Alles begann 1999. In Antwerpen wurde das Bürgerkollektiv stRaten-generaal gegründet mit dem Ziel, die Stadtentwicklung in eine nachhaltigere Richtung zu lenken. 2005 beschloss die flämische Regierung, den Ring mit einem gewaltigen Viadukt mit insgesamt 18 Fahrbahnen zu vollenden, was die Stadt erheblich beeinträchtigt hätte. «Ein top-down-Ansatz der 1960er-Jahre, der einem neuen Zeitalter so gar nicht entsprach», so Manu Claeys, der sich stRaten-generaal anschloss und so seinen Weg in die Verkehrspolitik fand. In ihrer Forderung wurden die Aktivisten ab 2008 von der Bürgerbewegung Ademloos (Niederländisch für «atemlos») unterstützt, die insbesondere für die Luftqualität kämpfte. Gemeinsam erreichten sie 2009 ein Referendum über das Vorhaben – und gewannen: Das Projekt Viadukt wurde gestoppt.

Demos und Festessen

Aber damit begnügte die Gruppe sich nicht. Mit Beginn der 2010er-Jahre kam die Idee auf, den Ring zu überdeckeln. Eine dritte Bürgerbewegung, ringland, schloss sich an. Das Ziel: Der Ring soll ein Park werden. Mit einigen Regierungsvertretern fuhren die Aktivisten nach Madrid, um das Potenzial eines solchen Projekts aufzuzeigen. Man überdachte die Ringumgebung, die nach amerikanischem Vorbild konzipiert war und bereits viele Grünflächen zwischen den Zubringern aufwies, völlig neu. Die Bewegung wuchs, bis sie einen Grossteil der Bevölkerung umfasste.
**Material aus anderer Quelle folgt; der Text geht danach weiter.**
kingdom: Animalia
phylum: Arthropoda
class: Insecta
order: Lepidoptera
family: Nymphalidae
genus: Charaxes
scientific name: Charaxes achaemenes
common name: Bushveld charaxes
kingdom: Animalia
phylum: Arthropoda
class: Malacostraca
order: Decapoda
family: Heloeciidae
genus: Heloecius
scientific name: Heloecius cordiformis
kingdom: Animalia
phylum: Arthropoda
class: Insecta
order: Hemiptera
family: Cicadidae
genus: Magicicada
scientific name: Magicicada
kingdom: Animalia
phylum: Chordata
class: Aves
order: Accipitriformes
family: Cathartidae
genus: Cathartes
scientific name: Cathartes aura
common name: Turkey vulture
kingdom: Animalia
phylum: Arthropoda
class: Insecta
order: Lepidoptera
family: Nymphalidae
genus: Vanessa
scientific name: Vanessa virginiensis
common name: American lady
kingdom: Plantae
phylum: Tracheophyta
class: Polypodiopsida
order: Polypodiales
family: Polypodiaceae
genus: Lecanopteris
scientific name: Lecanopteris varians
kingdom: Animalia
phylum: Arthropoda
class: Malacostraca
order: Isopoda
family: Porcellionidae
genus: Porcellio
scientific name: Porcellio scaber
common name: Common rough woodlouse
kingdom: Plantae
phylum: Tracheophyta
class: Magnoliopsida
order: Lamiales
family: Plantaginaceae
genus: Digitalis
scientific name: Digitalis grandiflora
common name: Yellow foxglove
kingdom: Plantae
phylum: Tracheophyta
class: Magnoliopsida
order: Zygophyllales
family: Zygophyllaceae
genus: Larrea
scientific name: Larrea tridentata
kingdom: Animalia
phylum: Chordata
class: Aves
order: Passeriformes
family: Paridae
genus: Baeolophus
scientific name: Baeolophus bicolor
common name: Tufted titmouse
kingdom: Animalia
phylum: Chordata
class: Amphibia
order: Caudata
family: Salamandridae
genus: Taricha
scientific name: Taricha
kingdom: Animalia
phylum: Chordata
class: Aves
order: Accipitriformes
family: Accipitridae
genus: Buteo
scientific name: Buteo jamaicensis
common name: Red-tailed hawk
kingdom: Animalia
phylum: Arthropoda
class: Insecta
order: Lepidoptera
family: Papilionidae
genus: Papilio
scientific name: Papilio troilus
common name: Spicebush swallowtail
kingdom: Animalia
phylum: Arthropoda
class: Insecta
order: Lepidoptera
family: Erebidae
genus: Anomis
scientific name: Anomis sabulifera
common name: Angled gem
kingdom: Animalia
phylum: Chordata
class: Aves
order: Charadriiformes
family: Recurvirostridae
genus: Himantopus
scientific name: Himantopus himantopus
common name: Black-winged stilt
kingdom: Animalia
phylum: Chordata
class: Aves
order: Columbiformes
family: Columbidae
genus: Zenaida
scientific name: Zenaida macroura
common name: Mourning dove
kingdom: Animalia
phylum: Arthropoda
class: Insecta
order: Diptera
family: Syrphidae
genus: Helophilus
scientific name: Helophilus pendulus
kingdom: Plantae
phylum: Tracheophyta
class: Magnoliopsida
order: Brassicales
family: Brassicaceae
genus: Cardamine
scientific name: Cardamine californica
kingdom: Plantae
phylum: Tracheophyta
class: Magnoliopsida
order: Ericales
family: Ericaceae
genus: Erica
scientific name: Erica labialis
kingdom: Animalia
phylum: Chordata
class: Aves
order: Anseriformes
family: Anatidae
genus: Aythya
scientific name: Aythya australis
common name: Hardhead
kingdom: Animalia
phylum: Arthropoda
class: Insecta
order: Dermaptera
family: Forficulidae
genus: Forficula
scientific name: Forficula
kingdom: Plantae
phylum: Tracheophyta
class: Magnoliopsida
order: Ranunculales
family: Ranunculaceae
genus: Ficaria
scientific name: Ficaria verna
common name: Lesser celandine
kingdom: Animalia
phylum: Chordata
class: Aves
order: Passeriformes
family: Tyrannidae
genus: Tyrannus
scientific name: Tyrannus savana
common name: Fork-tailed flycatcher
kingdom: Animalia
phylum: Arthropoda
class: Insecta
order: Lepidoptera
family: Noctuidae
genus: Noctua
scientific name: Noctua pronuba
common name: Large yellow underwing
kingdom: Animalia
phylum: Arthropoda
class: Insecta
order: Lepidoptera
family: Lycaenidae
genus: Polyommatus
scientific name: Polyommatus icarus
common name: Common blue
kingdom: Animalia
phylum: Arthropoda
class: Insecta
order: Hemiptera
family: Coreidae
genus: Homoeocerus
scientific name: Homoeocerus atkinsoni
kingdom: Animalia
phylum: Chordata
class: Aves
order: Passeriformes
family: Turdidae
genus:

Das Beeindruckendste dabei war die Fähigkeit der Aktivisten, den Prozess den Menschen nahezubringen und mit besonderen Ereignissen zu gestalten: Neben Demonstrationszügen und Informationsabenden initiierten sie die Ringpark Festivities: Konzerte, Theateraufführungen, sogar Festessen. Bei manchen Anlässen kamen bis zu 10 000 Menschen an strategischen Punkten des Rings zusammen.

Um ihrem Vorgehen mehr Rückhalt zu garantieren, spielten die Aktivistinnen auch die Klaviatur der Gefühle. Sie veröffentlichten ein Fotoalbum der Orte, die dem Viadukt hätten weichen müssen – wie etwa ein Stück Brachland im Hafen, wo viele Bewohnerinnen und Bewohner einst schwimmen gelernt hatten.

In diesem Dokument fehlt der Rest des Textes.